/---

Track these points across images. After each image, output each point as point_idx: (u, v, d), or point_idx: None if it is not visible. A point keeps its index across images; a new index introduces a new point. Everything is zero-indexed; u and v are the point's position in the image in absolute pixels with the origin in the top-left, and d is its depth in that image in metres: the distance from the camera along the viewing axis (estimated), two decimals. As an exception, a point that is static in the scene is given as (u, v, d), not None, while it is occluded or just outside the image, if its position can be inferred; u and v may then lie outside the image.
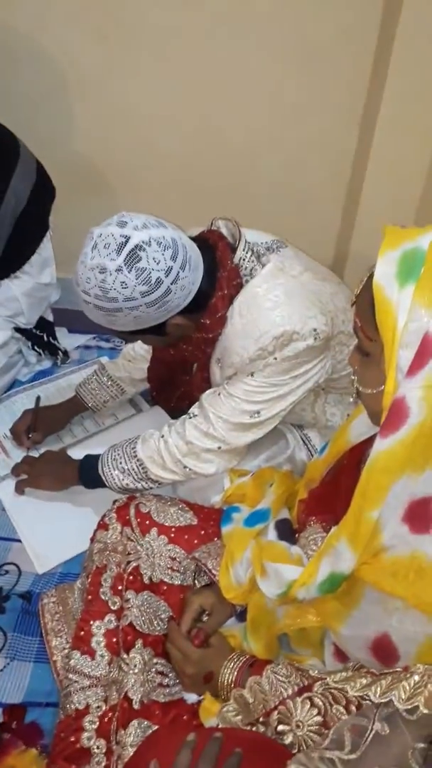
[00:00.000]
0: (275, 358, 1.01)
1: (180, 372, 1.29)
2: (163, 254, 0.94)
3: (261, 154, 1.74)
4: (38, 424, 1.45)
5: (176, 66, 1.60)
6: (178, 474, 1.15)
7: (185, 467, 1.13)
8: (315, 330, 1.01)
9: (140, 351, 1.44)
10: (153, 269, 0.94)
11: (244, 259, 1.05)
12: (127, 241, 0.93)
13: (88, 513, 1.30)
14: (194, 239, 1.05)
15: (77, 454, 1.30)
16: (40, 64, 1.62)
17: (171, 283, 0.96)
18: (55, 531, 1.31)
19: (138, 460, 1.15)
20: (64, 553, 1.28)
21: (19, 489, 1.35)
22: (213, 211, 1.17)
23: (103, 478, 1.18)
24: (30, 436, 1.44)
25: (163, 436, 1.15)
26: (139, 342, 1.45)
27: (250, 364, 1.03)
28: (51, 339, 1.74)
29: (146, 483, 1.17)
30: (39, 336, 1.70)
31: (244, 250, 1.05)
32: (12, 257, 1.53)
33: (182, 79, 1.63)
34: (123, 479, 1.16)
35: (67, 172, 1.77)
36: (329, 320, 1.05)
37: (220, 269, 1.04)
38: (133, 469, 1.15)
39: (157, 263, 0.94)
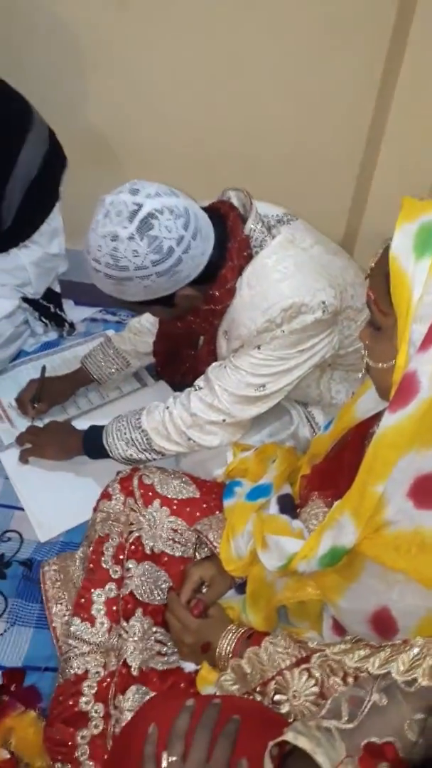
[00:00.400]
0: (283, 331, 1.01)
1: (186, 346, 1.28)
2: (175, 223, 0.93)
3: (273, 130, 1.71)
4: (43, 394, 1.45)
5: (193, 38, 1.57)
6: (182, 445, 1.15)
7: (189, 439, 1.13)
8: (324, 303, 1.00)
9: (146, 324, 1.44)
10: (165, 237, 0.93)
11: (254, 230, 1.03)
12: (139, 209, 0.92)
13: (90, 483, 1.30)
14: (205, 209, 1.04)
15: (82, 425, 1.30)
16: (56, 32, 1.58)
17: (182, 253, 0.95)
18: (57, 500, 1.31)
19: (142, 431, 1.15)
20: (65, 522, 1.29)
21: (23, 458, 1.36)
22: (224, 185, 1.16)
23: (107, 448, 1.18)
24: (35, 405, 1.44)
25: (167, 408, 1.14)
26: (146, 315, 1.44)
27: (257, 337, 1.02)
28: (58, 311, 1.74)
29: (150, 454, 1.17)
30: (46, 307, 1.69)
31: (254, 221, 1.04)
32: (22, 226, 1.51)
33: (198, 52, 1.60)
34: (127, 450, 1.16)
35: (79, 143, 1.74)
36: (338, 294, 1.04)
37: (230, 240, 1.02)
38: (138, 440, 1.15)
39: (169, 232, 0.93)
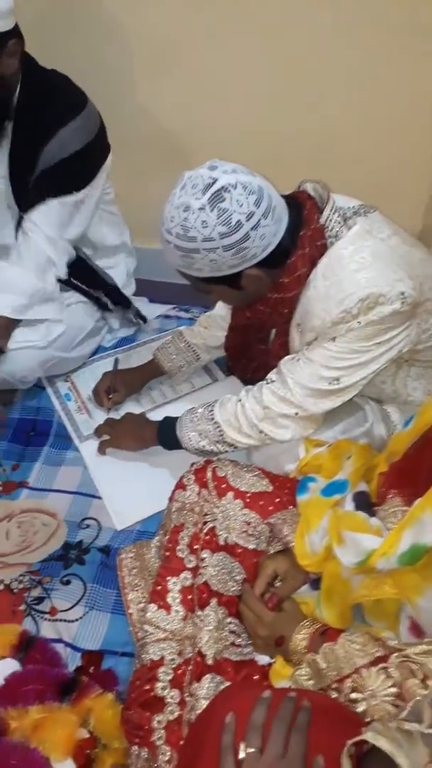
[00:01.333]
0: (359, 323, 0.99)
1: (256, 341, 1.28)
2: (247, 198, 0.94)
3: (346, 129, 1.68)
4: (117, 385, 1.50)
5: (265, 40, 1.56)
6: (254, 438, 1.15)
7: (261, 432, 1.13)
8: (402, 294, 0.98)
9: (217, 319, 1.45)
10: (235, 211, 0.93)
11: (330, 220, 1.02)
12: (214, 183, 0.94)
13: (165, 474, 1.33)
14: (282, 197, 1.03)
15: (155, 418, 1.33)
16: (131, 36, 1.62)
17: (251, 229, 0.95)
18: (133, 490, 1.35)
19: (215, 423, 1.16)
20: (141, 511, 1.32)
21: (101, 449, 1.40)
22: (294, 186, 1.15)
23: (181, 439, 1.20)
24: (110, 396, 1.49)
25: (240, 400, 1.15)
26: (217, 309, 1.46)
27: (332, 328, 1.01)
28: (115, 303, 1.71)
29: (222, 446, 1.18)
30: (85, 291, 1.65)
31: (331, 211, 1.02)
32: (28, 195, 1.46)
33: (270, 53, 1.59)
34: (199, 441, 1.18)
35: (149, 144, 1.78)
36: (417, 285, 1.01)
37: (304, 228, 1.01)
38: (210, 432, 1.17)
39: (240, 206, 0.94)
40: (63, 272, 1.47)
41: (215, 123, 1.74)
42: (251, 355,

\---
/---

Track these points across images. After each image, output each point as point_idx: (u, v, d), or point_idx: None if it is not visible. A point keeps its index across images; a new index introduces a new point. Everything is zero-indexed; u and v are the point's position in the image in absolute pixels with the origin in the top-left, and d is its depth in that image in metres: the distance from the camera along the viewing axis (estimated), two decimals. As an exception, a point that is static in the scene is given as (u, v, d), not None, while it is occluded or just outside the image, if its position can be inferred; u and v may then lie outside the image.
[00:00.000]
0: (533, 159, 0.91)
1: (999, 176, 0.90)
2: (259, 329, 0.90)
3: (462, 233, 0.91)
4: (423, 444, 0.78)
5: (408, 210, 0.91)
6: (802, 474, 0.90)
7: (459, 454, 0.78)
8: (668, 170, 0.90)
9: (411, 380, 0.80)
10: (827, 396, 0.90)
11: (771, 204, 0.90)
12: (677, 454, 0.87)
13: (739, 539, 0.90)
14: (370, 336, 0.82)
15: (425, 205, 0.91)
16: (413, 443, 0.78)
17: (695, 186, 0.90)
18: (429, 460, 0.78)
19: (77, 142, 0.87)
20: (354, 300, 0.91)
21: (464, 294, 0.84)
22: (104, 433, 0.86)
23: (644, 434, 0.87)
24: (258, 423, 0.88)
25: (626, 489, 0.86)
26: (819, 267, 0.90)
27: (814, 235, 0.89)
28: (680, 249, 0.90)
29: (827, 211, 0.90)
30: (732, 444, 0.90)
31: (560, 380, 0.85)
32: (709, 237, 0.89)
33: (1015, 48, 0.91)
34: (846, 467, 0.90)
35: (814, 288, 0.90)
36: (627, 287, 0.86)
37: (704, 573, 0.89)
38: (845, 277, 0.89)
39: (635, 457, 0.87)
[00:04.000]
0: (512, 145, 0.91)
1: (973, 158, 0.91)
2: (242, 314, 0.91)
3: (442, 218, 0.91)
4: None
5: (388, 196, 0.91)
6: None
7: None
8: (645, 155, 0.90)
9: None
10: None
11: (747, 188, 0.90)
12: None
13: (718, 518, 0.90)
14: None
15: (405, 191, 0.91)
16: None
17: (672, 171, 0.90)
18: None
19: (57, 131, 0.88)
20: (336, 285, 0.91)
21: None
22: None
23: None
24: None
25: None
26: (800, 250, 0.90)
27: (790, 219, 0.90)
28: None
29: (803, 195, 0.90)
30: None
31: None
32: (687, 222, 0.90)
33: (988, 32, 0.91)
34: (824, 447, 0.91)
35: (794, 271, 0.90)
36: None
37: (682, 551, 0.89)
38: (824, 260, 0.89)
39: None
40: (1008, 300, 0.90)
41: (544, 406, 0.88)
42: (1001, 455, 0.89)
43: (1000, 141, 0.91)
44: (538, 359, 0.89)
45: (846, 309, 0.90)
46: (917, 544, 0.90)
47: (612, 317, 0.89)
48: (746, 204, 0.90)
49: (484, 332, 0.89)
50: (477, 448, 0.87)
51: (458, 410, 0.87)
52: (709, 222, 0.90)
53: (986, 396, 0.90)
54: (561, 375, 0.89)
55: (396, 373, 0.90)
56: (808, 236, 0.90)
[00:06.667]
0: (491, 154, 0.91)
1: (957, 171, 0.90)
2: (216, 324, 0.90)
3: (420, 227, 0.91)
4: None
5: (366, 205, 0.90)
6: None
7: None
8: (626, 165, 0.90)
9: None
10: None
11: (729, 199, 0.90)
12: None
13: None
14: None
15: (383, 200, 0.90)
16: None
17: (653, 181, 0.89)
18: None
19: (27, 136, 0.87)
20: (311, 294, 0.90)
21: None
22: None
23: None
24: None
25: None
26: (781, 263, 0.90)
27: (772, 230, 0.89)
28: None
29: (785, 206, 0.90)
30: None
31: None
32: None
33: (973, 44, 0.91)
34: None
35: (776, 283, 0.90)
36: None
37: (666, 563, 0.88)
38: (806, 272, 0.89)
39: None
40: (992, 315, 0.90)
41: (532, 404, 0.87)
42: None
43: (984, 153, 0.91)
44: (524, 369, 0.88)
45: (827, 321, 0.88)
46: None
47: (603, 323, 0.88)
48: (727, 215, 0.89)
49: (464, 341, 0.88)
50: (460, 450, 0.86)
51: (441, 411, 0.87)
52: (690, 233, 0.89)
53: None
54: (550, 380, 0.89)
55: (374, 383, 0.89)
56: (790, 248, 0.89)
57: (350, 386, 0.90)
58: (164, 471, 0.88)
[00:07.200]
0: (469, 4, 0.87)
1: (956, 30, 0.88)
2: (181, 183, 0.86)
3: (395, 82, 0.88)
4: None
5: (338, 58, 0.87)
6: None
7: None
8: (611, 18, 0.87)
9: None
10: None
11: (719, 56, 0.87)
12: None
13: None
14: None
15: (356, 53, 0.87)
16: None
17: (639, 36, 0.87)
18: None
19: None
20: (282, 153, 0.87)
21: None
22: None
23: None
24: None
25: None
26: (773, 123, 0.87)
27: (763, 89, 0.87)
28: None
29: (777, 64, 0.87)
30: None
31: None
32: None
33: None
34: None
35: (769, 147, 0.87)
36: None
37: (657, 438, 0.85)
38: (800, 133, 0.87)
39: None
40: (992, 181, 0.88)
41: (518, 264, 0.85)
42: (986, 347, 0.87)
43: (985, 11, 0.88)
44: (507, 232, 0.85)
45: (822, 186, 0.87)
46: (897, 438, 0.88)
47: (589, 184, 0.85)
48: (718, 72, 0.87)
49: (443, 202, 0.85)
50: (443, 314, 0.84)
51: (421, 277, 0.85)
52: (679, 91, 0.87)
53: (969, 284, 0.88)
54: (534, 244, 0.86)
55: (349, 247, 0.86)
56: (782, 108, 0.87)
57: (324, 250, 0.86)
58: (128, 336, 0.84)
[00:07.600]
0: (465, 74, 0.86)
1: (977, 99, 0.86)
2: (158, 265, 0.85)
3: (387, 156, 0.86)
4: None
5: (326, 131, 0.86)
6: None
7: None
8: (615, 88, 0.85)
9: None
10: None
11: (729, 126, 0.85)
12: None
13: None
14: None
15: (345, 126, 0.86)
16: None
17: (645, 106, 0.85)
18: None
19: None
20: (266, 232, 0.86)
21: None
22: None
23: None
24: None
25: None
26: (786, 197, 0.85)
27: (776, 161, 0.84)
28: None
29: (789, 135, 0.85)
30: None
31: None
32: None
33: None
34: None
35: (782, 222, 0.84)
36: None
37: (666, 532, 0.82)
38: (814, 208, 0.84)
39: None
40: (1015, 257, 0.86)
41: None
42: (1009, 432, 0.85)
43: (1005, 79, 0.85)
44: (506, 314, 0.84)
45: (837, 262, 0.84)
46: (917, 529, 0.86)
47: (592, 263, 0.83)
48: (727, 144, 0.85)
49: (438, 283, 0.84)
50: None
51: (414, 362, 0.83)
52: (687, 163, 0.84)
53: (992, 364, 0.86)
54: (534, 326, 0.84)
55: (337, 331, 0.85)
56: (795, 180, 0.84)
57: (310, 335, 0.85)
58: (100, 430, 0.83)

\---

▸ WHAT YOU NEED TO DO: Give back exactly the lines above starting at the line where "14: (194, 239, 1.05)" appears and ending at the line where "38: (133, 469, 1.15)" appears, both included, with no other lines.

▸ ANSWER:
14: (194, 239, 1.05)
15: (77, 454, 1.30)
16: (40, 64, 1.62)
17: (171, 283, 0.96)
18: (55, 531, 1.31)
19: (138, 460, 1.15)
20: (64, 553, 1.28)
21: (19, 489, 1.35)
22: (213, 211, 1.17)
23: (103, 478, 1.18)
24: (30, 436, 1.44)
25: (163, 436, 1.15)
26: (139, 342, 1.45)
27: (250, 364, 1.03)
28: (51, 339, 1.74)
29: (146, 483, 1.17)
30: (39, 336, 1.70)
31: (244, 250, 1.05)
32: (12, 257, 1.53)
33: (182, 79, 1.63)
34: (123, 479, 1.16)
35: (67, 172, 1.77)
36: (329, 320, 1.05)
37: (220, 269, 1.04)
38: (133, 469, 1.15)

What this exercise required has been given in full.